Rogue s'était maintenant tourné vers Voldemort, et son visage ressemblait à un masque mortuaire. Il était blanc comme du marbre et ses traits avaient une telle immobilité que lorsqu'il parla à nouveau, ce fut comme un choc de voir que quelqu'un vivait encore derrière ces yeux vides.

- Maître… Laissez-moi aller chercher ce garçon…

- Tout au long de cette nuit, alors que je suis au bord de la victoire, je suis resté assis dans cette pièce, reprit Voldemort, la voix guère plus haute qu'un murmure, à me demander, encore et encore, pourquoi la Baguette de Sureau refusait d'être ce qu'elle devrait être, refusait d'agir comme la légende dit qu'elle doit agir entre les mains de son possesseur légitime… Et je crois que j'ai trouvé la réponse.

Rogue resta muet.

-Peut-être la connais-tu déjà ? Après tout, tu es un homme intelligent, Severus. Tu as été un bon et fidèle serviteur et je regrette ce qui doit malheureusement arriver.

- Maître…

- La Baguette de Sureau ne peut m'obéir pleinement, Severus, parce que je ne suis pas son vrai maître. Elle appartient au sorcier qui a tué son ancien propriétaire. C'est toi qui as tué Albus Dumbledore et tant que tu vivras, la Baguette de Sureau ne pourra m'appartenir véritablement.

- Maître ! protesta Rogue en levant sa propre baguette magique.

- Il ne peut en être autrement, répliqua Voldemort. Je dois maîtriser cette baguette, Severus. Maîtriser la baguette pour maîtriser enfin Potter.

D'un mouvement du bras, Voldemort donna un grand coup dans le vide avec la Baguette de Sureau. Ce geste n'eut aucun effet sur Rogue qui, pendant une fraction de seconde, sembla penser qu'il avait été épargné.
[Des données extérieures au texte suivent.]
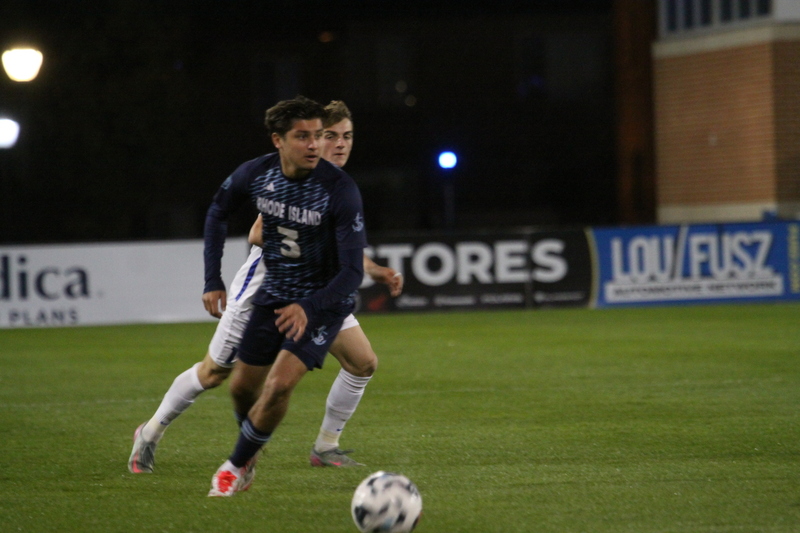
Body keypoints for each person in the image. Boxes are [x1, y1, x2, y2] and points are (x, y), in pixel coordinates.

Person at [128, 100, 401, 475]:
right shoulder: (288, 180)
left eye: (346, 136)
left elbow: (338, 253)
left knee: (362, 362)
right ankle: (150, 432)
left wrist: (371, 269)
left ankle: (325, 446)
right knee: (214, 373)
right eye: (329, 136)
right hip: (263, 287)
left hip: (316, 294)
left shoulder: (336, 187)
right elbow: (260, 232)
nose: (339, 144)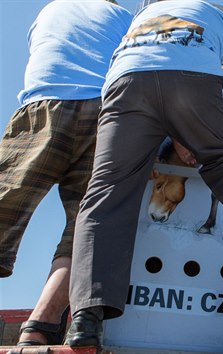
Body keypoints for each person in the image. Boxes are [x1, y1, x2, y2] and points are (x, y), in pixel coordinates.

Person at [63, 0, 223, 348]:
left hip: (127, 79)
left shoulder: (143, 16)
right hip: (193, 78)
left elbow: (152, 80)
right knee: (218, 158)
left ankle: (86, 318)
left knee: (106, 189)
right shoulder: (219, 17)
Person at [0, 0, 132, 346]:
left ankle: (41, 323)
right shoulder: (125, 17)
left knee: (6, 202)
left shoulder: (52, 9)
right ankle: (41, 323)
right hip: (105, 115)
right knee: (87, 225)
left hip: (43, 106)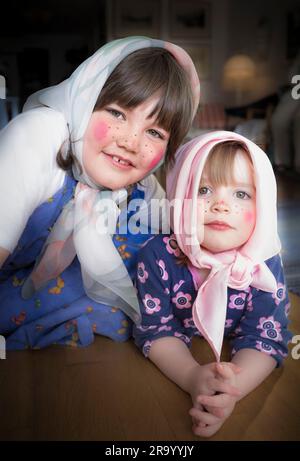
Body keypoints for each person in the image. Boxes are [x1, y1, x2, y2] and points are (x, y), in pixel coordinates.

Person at [0, 36, 200, 350]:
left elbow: (191, 251)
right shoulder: (38, 135)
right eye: (118, 113)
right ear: (84, 98)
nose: (131, 142)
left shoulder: (142, 185)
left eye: (154, 132)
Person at [133, 130, 292, 437]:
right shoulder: (157, 257)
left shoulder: (264, 262)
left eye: (241, 194)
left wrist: (228, 393)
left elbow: (265, 336)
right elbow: (156, 330)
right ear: (179, 197)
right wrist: (192, 376)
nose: (221, 204)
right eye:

Mais l'intention du Seigneur des Ténèbres devint très vite manifeste.

La cage du serpent tournoya dans les airs et avant que Rogue ait pu faire autre chose que pousser un cri, elle lui avait entouré la tête et les épaules.
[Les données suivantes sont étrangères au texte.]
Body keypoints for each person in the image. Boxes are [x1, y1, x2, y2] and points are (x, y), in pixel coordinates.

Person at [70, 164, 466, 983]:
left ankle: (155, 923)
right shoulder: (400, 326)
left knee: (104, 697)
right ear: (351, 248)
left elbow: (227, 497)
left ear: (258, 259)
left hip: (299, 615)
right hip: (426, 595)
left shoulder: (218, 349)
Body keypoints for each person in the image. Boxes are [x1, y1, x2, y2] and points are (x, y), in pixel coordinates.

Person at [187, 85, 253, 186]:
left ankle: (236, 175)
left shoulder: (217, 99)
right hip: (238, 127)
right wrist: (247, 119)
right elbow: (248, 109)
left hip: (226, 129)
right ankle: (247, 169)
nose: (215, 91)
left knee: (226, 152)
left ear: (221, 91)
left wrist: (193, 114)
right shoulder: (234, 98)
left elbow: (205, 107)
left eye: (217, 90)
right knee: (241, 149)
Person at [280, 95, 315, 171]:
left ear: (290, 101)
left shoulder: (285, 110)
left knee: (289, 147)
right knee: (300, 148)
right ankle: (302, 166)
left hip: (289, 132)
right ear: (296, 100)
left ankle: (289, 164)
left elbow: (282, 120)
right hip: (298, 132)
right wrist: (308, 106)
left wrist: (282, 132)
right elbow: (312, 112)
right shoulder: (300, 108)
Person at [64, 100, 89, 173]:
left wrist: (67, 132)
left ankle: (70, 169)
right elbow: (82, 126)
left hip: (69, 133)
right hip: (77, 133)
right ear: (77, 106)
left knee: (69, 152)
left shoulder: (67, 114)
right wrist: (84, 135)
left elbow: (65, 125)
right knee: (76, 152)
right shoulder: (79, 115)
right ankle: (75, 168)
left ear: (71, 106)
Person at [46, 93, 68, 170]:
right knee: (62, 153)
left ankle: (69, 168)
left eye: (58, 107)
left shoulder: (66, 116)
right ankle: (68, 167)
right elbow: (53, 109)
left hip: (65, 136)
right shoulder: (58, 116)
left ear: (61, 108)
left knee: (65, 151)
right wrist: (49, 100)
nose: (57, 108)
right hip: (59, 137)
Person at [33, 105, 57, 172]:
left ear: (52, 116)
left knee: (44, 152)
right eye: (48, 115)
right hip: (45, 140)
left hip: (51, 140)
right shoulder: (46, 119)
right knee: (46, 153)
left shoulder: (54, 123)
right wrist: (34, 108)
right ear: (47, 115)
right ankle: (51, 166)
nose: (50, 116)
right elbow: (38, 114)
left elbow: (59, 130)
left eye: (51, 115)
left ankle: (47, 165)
Voldemort s'exprima alors en Fourchelang. Elle n'eut pas besoin de parler le Fourchelang pour comprendre l'ordre de Voldemort et elle ferma aussitôt les yeux. Un horrible hurlement retentit à ses oreilles. Elle serra plus fort les paupières, comme si elles étaient sur le point de s'enfoncer dans ses orbites. Incapable d'entendre ce cri horrible, elle plaqua ses mains sur ses oreilles, mais le hurlement continuait de percer.

- Je regrette, dit froidement Voldemort.

Elle réussit à entrouvrir les yeux et vit Voldemort se détourner. Il n'y avait aucune tristesse en lui, aucun remords. Le moment était venu de quitter la cabane et de prendre le commandement des opérations, avec une baguette qui, à présent, lui obéirait pleinement. Il la pointa vers la cage étoilée qui s'éleva et libéra le corps de Rogue Celui-ci s'affaissa sur le côté, un flot de sang se déversant des blessures de son cou. Voldemort sortit de la pièce dans un grand mouvement de cape, sans un regard en arrière, et le grand serpent le suivit, flottant derrière lui dans son immense sphère protectrice.

- Harry ! murmura Hermione derrière lui.

Mais il avait déjà pointé sa baguette sur la caisse qui lui bouchait la vue. Elle se souleva à deux centimètres du sol et s'écarta sans bruit. Le plus silencieusement possible, il se faufila à l'intérieur de la pièce. Ron et elle le suivirent, et vit avec horreur leur ancien maître des potions, gisant à terre. Harry enleva sa cape d'invisibilité et se pencha vers lui, tandis que ses doigts essayaient d'étancher la plaie sanglante de son cou. Les yeux de Rogue se posèrent sur Harry. Il essaya de parler. Lorsque Harry se pencha, Rogue saisit le devant de sa robe et l'attira vers lui.

Un râle, un gargouillement abominable sortit de sa gorge.

- Prenez-… les… Prenez-… les…

Quelque chose d'autre que du sang ruisselait du visage de Rogue. D'un bleu argenté, ni gaz, ni liquide, la substance jaillissait de sa bouche, de ses oreilles, de ses yeux. Hermione comprit ce qu'il essayait de faire et vit aussitôt apparaître une flasque, surgie de nulle part. À l'aide de sa baguette, Harry y versa la substance argentée. Lorsque la flasque fut pleine et que

Rogue sembla ne plus avoir en lui une goutte de sang, l'étreinte de sa main sur la robe de Harry se desserra.

- Regardez-… moi, murmura-t-il.

Les yeux verts de Harry croisèrent les yeux noirs de Rogue mais un instant plus tard, quelque chose sembla s'éteindre au fond du regard sombre qui devint fixe, terne, vide. La main qui tenait encore Harry retomba avec un bruit sourd et Rogue ne bougea plus.